**Source**
>> START

Glaciers in Winter
The light powder snow which is swept from rock and ice ridges is deposited on the broad glacier snow-fields, which therefore receive more than their fair share of snow. In midwinter there are few open crevasses to be seen, save at the icefalls, and most traces of concealed crevasses disappear from the upper névés. None the less, the danger from concealed crevasses is by no means trivial. The dry powder snow forms the most brittle of snow-bridges.
In the Grenz glacier accident a snow-bridge fourteen feet thick collapsed beneath a party of ski-runners. Of course, sooner or later, most crevasses are bridged, not only by powder snow, but various forms of wind-driven snow and wind-formed crust. Such crust is, of course, less brittle than powder snow-bridges, but it is quite brittle enough. The low temperature tends to increase the brittleness of snow-bridges.
In the early hours of a summer morning a snow-bridge two or three inches thick will usually be safe enough; for such bridges are generally formed of a mixture of ice and hard snow which is due to alternate melting and freezing. Such crust is much more compact, more solid, and far less brittle than crust formed by wind.
Glaciers are, in fact, safer in summer than in winter; for though there are many more crevasses open, there are far fewer dangerous crevasses whose existence cannot easily be detected. The droop on the snow and other unmistakable signs in ordinary seasons betray most concealed crevasses to the experienced eye. In winter the winds are so powerful, and their effect is so much greater (for reasons explained on pp. [446-447]), that they obliterate all traces of underlying crevasses. The surface of the snow is apparently one uniform field of wind-driven snow, and even the most expert cannot possibly detect the presence of concealed crevasses.
This raises the very vexed question of ski-ing on a rope. It is quite easy with a little practice to ski at a reasonably high speed on a rope, and to make combined swings. Roped running is, in fact, quite enjoyable, but it is not, and never can be, as enjoyable or as easy as free ski-ing. Consequently, many ski-runners will never consent to rope on the descent, save on glaciers, which are known to be badly crevassed.
There are three methods of ski-ing on a glacier:
1. A Roped Descent.—For the technique of ski-ing on a rope, see pp. [452-456].
2. A Descent in exactly the same Tracks as were used for the Ascent.—This method is based on the presumption that a snow-bridge which held in the morning during the ascent will hold during the descent. Obviously the strain is much less during the fast descent than during the climb. Also, as the variations of temperature in winter are of no great importance, provided that the temperature remains below freezing, a snow-bridge which holds in the morning should hold in the afternoon, though the same cannot, of course, be said in summer. As the tracks of the ascent were presumably made on sealskins, the descent must also be made on sealskins if it be desired to follow with any accuracy the line of the ascent and to avoid rapid swings and turns which are liable to test severely a snow-bridge strong enough to resist the ordinary uphill track. For my part, though this method is sometimes used, I consider that the necessity to wear skins and to keep exactly along one line is just as troublesome and not nearly so safe as the rope.

>> END

**Data rows**

>> START

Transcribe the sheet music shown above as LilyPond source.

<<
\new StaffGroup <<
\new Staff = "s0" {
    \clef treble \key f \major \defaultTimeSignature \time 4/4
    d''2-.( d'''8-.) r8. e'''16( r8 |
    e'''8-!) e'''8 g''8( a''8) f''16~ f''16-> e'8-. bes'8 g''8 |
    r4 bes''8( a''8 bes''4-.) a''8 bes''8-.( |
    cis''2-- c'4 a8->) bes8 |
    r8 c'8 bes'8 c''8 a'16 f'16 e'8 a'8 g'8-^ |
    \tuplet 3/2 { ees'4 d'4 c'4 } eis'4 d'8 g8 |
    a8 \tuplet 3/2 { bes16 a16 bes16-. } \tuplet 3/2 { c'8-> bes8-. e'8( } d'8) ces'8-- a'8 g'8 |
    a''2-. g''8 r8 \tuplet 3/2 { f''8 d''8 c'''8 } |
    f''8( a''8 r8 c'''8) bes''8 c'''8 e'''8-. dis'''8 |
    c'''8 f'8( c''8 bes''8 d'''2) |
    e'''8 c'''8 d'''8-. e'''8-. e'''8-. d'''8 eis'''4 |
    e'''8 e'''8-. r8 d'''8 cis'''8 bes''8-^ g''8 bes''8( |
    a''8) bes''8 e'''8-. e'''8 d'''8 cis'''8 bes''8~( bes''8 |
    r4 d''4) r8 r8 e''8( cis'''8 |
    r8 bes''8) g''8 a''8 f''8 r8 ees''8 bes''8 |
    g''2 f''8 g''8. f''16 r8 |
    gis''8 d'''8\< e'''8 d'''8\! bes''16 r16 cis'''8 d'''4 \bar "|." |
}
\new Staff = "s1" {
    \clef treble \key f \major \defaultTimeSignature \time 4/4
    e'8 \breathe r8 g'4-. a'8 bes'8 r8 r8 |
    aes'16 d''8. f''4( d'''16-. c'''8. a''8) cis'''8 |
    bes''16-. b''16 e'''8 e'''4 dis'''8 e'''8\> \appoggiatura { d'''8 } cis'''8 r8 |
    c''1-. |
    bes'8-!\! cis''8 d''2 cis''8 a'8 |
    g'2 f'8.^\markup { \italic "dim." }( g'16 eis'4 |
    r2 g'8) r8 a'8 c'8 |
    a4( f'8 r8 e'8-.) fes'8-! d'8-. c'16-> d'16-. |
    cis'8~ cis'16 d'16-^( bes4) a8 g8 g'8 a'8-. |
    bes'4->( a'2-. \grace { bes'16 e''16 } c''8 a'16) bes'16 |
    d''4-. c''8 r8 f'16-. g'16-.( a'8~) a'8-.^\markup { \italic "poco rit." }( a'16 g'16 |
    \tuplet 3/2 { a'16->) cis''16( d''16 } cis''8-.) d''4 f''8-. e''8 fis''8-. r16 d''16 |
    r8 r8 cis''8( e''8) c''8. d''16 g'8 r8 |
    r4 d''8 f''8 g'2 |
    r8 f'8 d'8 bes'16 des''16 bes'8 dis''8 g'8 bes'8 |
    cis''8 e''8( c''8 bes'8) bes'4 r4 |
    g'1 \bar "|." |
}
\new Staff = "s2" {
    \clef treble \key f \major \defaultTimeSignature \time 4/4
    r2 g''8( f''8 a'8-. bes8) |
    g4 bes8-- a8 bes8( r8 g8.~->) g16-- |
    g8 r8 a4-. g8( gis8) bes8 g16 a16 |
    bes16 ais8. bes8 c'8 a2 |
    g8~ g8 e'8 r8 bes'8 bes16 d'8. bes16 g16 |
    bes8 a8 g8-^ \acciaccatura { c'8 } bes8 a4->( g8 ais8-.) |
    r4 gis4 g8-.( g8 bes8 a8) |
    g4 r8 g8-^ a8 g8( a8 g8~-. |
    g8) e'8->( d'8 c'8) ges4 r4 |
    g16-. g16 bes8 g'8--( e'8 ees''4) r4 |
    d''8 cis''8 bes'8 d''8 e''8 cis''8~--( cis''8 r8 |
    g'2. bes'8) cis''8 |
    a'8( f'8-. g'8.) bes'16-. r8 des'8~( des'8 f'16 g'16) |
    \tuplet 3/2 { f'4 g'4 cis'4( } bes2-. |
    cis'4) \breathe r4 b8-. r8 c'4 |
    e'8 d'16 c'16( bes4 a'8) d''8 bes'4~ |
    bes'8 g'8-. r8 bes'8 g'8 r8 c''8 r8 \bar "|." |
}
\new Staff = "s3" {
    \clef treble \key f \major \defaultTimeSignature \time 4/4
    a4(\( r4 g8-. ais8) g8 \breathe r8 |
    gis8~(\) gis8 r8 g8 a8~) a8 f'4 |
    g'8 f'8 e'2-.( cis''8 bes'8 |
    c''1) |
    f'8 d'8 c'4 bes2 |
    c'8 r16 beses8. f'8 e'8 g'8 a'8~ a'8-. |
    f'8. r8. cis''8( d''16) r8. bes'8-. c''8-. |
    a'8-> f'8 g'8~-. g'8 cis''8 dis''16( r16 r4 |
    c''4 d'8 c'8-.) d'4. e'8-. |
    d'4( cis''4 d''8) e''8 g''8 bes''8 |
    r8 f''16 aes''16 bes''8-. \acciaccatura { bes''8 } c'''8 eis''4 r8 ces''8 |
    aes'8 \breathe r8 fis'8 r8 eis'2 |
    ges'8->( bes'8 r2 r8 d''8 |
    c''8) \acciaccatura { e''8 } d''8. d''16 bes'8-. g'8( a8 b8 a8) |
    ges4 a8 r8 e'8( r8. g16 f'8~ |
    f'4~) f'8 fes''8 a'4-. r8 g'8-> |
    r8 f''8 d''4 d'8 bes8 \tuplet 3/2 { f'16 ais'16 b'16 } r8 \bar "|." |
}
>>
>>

>> END

**Directives**
a) In the passage on glaciers in winter, starting with "Glaciers are, in" and going on through "of concealed crevasses.", switch "experienced eye" to "trained eye".
b) According to the passage on glaciers in winter, how thick was the snow-bridge that collapsed beneath the ski-runners in the Grenz glacier accident?
c) Carry on the passage on ski-ing across glaciers in winter from its final sentence.
None of the lines are needed for this work.

**Answers to each task**
a)
Glaciers are, in fact, safer in summer than in winter; for though there are many more crevasses open, there are far fewer dangerous crevasses whose existence cannot easily be detected. The droop on the snow and other unmistakable signs in ordinary seasons betray most concealed crevasses to the trained eye. In winter the winds are so powerful, and their effect is so much greater (for reasons explained on pp. [446-447]), that they obliterate all traces of underlying crevasses. The surface of the snow is apparently one uniform field of wind-driven snow, and even the most expert cannot possibly detect the presence of concealed crevasses.

b) Fourteen feet.

c)
What usually happens when people start a descent without skins, but with the pious intention of keeping to the uphill tracks, is that they very soon find themselves curving and swinging some considerable distance from their old tracks.
3. A Free Descent Unroped.—If you discard the rope, you should be doubly careful to reduce risk to a minimum by paying attention to the general laws of crevasse formation. The middle of a glacier is usually the safest part of the glacier in winter. Lateral crevasses, i.e. crevasses at the side of the glacier, are wider, more numerous, and more complicated than transverse crevasses. The crevasses in the middle of a glacier are usually at right angles to the line of flow, so that a ski-runner who is running straight will cross them at their narrowest breadth. Lateral crevasses usually run at an angle of 30-45 degrees to the line of flow,[23] so that they will usually be crossed by a ski-runner at a more or less wide angle, and the danger of running along the whole length instead of across a snow-bridge is therefore great.
The principal rules for glacier ski-ing in order of importance are as follows: (1) Don’t fall. (2) Don’t make sudden swings. (3) Run straight. (4) Don’t use your stick. (5) Keep to the middle of the glacier.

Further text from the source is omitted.